The Legislative Department—called in some states the Legislature, in others the General Assembly, and in still others the General Court— consists in every state of two branches or houses, usually known as the Senate and House of Representatives. In six states the legislature meets annually, and in all the rest biennially; the members of both branches are everywhere elected by the people, and serve from one to four years. In most states a session of the legislature is limited to a period of from forty to ninety days. The legislature enacts the laws (which must not conflict with the Constitution of the United States, the treaties, the acts of Congress, or the constitution of the state); but the powers of the two houses are not equal in all the states. In some the House of Representatives has the sole right to originate bills for the raising and the expenditure of money, and in some the Senate confirms or rejects appointments to office made by the Governor.
The Governor is the executive; is elected for a term of years varying from one to four; and is in duty bound to see that the laws are enforced. To him, in nearly all the states, are sent the acts of the legislature to be signed if he approves, or vetoed if he disapproves. In some states the Governor may veto parts or items of an act and approve the rest. He is commander in chief of the militia; commissions all officers whom he appoints; and in most of the states may pardon criminals.
The Judicial Branch of government is composed of the state courts, whose judges are appointed, or elected for a long term of years.
These three branches of government—the executive, the legislative, and the judicial—are distinct and separate, and none can exercise the powers of the others. No judge can enact a law; no legislature can try a suit; no executive can perform the duties of a judge or a legislature.
When the thirteen colonies threw off their allegiance to the British Crown, the government set up by each was supreme within the limits of the state.
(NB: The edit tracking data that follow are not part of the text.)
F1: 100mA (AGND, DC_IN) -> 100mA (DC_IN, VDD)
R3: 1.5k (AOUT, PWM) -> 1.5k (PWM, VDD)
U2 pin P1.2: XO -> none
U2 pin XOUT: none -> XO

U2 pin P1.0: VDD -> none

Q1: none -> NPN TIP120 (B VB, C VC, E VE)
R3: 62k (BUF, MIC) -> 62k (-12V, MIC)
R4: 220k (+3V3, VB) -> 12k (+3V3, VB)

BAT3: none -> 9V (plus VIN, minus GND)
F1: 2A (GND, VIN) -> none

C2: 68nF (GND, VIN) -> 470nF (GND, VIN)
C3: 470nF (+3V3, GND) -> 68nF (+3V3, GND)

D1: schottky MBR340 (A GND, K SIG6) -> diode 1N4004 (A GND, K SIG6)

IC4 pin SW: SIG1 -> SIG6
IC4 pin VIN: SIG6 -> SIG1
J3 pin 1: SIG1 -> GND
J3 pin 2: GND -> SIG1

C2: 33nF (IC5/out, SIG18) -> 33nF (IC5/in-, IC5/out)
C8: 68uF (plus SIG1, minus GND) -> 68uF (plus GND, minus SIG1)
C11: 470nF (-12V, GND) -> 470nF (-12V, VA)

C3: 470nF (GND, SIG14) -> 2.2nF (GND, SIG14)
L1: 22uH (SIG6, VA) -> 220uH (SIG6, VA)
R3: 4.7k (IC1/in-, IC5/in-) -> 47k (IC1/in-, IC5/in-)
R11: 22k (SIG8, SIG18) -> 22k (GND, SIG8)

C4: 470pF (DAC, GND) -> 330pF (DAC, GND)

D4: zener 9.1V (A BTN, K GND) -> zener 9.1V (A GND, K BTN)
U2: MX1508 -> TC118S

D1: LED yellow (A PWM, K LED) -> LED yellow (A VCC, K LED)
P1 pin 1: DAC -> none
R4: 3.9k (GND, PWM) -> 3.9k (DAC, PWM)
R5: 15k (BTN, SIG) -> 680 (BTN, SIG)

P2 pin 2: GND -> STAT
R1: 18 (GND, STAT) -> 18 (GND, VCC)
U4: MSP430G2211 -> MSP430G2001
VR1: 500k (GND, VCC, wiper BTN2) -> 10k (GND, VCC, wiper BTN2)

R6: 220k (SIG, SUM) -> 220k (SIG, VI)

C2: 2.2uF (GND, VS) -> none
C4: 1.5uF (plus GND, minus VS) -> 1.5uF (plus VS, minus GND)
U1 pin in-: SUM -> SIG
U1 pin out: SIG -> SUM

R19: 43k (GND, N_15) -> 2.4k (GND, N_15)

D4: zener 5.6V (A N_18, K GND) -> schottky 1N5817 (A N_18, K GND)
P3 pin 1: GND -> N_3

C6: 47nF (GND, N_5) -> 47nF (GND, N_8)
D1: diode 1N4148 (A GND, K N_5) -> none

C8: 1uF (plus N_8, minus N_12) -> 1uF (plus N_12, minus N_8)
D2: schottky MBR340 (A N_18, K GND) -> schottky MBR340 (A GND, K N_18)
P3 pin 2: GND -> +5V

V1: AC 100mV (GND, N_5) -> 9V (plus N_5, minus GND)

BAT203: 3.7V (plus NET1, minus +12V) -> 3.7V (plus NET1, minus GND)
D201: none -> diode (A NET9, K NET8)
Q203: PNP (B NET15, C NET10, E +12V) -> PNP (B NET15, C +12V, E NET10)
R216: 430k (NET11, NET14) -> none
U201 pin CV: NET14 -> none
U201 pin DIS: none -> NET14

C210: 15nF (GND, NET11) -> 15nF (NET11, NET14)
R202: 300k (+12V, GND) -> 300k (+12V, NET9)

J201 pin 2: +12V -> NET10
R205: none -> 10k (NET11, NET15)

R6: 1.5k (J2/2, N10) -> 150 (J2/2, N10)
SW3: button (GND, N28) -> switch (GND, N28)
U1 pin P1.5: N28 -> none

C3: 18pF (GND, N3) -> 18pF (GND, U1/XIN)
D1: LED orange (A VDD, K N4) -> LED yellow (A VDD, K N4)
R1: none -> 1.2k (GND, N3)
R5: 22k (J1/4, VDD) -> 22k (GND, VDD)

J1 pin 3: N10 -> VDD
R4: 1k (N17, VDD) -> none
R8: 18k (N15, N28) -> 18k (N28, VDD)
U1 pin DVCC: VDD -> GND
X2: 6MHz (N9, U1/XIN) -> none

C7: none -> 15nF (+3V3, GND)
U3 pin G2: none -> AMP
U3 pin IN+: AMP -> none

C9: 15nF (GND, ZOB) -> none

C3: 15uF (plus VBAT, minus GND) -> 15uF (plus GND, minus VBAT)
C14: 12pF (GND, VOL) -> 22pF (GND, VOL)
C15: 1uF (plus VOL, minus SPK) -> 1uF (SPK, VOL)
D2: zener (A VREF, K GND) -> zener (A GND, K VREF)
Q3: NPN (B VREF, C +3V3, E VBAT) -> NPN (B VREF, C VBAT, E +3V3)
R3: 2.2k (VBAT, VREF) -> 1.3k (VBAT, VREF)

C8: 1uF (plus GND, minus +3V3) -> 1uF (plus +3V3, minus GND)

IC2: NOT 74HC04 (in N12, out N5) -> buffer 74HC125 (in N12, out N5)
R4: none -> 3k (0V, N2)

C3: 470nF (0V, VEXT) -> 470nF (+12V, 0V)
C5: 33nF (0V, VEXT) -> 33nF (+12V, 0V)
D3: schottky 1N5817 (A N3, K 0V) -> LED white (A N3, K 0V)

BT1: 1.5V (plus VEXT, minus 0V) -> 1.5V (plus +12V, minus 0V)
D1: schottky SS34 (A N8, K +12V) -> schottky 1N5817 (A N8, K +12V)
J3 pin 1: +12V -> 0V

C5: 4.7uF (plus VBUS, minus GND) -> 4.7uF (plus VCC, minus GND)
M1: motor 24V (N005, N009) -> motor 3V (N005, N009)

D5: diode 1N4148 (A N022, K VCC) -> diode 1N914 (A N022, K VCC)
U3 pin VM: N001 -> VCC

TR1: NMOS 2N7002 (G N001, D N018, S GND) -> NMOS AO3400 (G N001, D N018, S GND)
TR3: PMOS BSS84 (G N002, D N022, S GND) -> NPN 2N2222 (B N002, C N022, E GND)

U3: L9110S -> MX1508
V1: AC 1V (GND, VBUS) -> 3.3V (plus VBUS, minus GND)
Each could coin money, impose duties on goods imported from abroad or from other states, fix the legal rate of interest, make laws regulating marriage and divorce and the descent of property, and do anything else that any supreme government could do.
But when the states united in forming a strong general government by adopting the Constitution, they did not give up all their powers of government. They intrusted part of them to the Federal government, and retained the rest as before. In other words, the people of each state, instead of continuing to have one government, adopted a double government, state and Federal, according to the plan laid down in the Constitution. It is the Federal Constitution that makes the division of powers between the nation and the separate states. The Constitution, for instance, gives the Federal government the powers of coining money and laying import duties, and forbids these powers to the states; but the rate of interest, marriage and divorce, and the descent of property are matters not mentioned in the Constitution, and concerning which the states retain the power to make laws.